We’ve been on a huge shrimp kick lately in this house, largely because we’ve scored some great deals on shrimp lately and also because the teenage daughter does not like shrimp and has been nearly non-existent for dinners at home as of late. That’s bonus for hubs and I because that means shrimp for dinner!
We already had most everything on hand already so all I had to do was buy a yellow pepper to pretty it up and a fifth of brandy. Don’t skip the wine and brandy if you can tolerate alcohol, as both add such a unique flavor to the dish! Otherwise you can sub a little chicken broth and maybe a splash of vinegar for some zing.
This will be a meal I plan on making often, and once you try it I think you’d agree! This serves two, so double or triple if feeding more.

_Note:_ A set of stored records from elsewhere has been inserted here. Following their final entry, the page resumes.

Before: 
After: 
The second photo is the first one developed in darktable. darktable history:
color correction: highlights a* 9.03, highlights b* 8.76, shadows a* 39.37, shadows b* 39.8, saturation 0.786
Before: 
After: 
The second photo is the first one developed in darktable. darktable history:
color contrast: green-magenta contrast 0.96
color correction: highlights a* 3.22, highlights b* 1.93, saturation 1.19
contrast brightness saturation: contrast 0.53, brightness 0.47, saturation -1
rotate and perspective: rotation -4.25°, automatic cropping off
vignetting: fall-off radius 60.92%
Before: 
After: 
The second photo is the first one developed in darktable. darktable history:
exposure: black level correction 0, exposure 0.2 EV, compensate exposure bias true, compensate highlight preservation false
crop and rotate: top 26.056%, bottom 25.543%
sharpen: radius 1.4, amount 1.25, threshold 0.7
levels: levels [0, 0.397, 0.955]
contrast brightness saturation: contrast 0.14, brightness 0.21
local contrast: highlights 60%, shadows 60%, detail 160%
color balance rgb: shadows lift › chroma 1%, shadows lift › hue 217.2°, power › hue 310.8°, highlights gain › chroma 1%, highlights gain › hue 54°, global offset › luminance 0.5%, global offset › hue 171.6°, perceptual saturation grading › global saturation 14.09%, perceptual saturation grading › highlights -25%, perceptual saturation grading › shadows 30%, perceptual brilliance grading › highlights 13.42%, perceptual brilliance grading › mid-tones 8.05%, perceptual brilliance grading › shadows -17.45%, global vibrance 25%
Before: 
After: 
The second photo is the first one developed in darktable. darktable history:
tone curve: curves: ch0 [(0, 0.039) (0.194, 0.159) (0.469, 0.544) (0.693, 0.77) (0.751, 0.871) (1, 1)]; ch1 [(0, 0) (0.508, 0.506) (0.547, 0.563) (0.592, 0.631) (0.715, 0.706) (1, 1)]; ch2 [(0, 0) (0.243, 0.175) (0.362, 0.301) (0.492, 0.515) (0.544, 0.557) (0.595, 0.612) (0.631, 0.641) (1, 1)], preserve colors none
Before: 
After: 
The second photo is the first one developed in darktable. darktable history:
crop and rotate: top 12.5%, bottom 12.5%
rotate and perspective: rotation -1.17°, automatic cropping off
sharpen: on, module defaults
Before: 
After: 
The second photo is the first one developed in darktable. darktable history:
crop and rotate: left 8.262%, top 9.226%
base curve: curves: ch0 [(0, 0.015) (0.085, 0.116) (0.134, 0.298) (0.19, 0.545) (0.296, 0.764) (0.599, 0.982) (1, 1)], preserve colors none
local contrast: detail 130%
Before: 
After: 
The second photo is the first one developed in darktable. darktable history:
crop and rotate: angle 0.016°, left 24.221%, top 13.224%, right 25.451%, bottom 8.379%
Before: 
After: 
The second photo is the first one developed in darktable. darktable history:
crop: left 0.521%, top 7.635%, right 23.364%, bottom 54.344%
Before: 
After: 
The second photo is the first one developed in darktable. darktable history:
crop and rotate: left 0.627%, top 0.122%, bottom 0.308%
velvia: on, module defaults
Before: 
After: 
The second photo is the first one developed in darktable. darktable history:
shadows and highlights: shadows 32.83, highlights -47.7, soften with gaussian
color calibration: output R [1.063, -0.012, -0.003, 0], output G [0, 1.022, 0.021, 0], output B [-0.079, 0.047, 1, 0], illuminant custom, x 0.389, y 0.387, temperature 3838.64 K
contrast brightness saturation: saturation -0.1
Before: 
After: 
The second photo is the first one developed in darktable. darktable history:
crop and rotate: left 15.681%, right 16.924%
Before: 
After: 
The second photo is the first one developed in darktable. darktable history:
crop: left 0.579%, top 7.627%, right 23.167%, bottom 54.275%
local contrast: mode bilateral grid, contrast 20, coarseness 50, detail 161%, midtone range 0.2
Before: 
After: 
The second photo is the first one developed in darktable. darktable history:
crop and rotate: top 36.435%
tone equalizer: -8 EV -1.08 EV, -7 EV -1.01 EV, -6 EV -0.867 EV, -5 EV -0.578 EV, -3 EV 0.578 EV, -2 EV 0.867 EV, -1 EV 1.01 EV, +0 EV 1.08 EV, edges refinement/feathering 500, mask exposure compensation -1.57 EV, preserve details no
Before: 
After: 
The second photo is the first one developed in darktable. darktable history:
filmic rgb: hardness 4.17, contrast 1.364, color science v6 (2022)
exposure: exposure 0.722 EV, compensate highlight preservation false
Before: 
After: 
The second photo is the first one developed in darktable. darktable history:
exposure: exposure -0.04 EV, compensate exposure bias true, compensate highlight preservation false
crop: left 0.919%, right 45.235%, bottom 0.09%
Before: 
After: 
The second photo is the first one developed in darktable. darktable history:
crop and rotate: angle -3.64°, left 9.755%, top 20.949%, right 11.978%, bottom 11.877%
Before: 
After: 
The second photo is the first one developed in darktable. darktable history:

Drunken Shrimp with Spaghetti and Peppers
Adapted from Spaghettoni with Shrimp & Peppers by Marisa’s Italian Kitchen
1/2 pound raw shrimp
Large squeeze of fresh lemon juice
Ground pepper and Mrs. Dash or salt, to taste
1/2 tablespoon butter
1/8 cup olive oil
1/2 cup sliced red onion
1/2 cup sliced red pepper
1/2 cup yellow or orange pepper
1 clove garlic, minced
1/2 cup cherry or grape tomatoes, halved
A couple fresh basil leaves, chopped
Pinch of crushed red pepper flakes
Additional ground pepper and Mrs. Dash or salt, to taste
1/4 cup white wine
1/8 cup brandy
1 tablespoon butter
4 ounces dried spaghetti
Grated Parmesan cheese, for serving
Chopped parsley, for serving
Season the shrimp with lemon juice and ground pepper and Mrs. Dash, or salt, to taste. Quickly sauté in a large skillet with the half tablespoon of butter until just pink. The shrimp will cook a little more later. Remove from pan and set aside
Set a pot of water for the spaghetti to boil on the stove. Meanwhile, heat the olive oil in the same large skillet and cook the red onion and peppers for about 5 minutes.
Stir in the garlic, tomatoes, basil, red pepper flakes and additional seasonings, to taste. Cook for several more minutes, then add in the white wine, brandy and the butter. Stir to combine, then let simmer for about 10 minutes. Add the reserved shrimp in the last few minutes of simmering time.
Your pasta water should be boiling while you let the sauce simmer, so add the pasta and cook according to package directions. When done, drain, and divide the pasta into bowls or on plates. Pour the shrimp sauce over the pasta and serve with fresh grated Parmesan cheese and chopped parsley. Serve with a side salad. (I totally spaced on adding the Parmesan before shooting the photos, but I did grate some over it!)